Calhoon claims that the dispute in this case revolves around the alleged unconstitutional alteration of the settlement agreement between him and his former wife. We disagree with his characterization of the case.

Although Calhoon alleges several constitutional violations by the defendants, his allegations primarily attack the validity of decisions rendered by state courts awarding custody of his minor child to his former wife. Calhoon would have this court set aside these state court decisions and award him custody of his child. Under these circumstances, the district court did not abuse its discretion in abstaining from taking jurisdiction over this case. See Coats, 819 F.2d at 237.1 

Appellees have requested sanctions against Calhoon for bringing a frivolous appeal. We have discretion to impose sanctions against an appealing party when the result of the appeal is obvious and the arguments of error are wholly without merit. See 28 U.S.C. § 1912; Fed. R. App. P. 38; Grimes v. Commissioner, 806 F.2d 1451, 1454 (9th Cir. 1986) (per curiam). We exercise our discretion here and decline to impose sanctions against Calhoon.

AFFIRMED.

 *

The panel unanimously finds this case suitable for disposition without oral argument.

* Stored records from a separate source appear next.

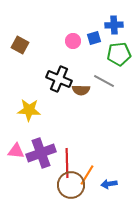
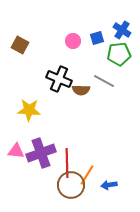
blue cross: moved 8 px right, 5 px down; rotated 36 degrees clockwise
blue square: moved 3 px right
blue arrow: moved 1 px down
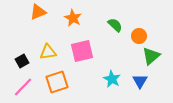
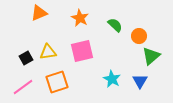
orange triangle: moved 1 px right, 1 px down
orange star: moved 7 px right
black square: moved 4 px right, 3 px up
pink line: rotated 10 degrees clockwise
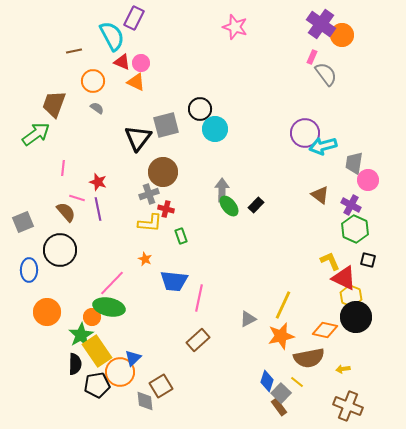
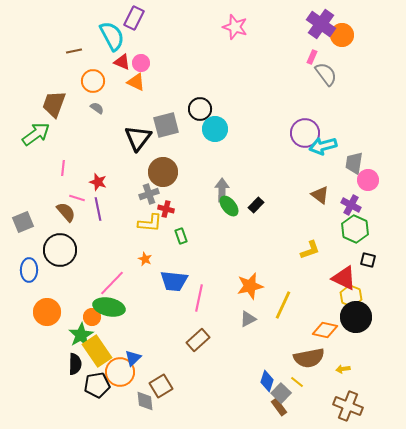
yellow L-shape at (330, 261): moved 20 px left, 11 px up; rotated 95 degrees clockwise
orange star at (281, 336): moved 31 px left, 50 px up
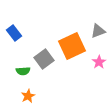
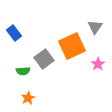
gray triangle: moved 3 px left, 4 px up; rotated 35 degrees counterclockwise
pink star: moved 1 px left, 2 px down
orange star: moved 2 px down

Fed. R. App. P. 34(a); 9th Cir.R. 34-4

 **

This disposition is not appropriate for publication and may not be cited to or by the courts of this circuit except as provided by 9th Cir.R. 36-3

 1

Calhoon contends that the district court did not allow him ten days to object to the magistrate's recommendations as provided under 28 U.S.C. § 636(b) (1). The district court entered its order of dismissal two days after receiving the magistrate's report

Upon a timely objection to a magistrate's findings, a litigant is entitled to have the district court conduct a de novo review of those findings. See 28 U.S.C. § 636(b) (1). Here, Calhoon arguably was prejudiced by the court's failure to observe the ten-day rule because we review the court's decision to abstain under the more deferential abuse of discretion standard. After reviewing Calhoon's lengthy appellate brief, however, we do not discern any argument Calhoon could offer which would convince us that the district court erred, even under de novo review. We find, therefore, that the court's failure to observe the ten-day rule does not constitute reversible error.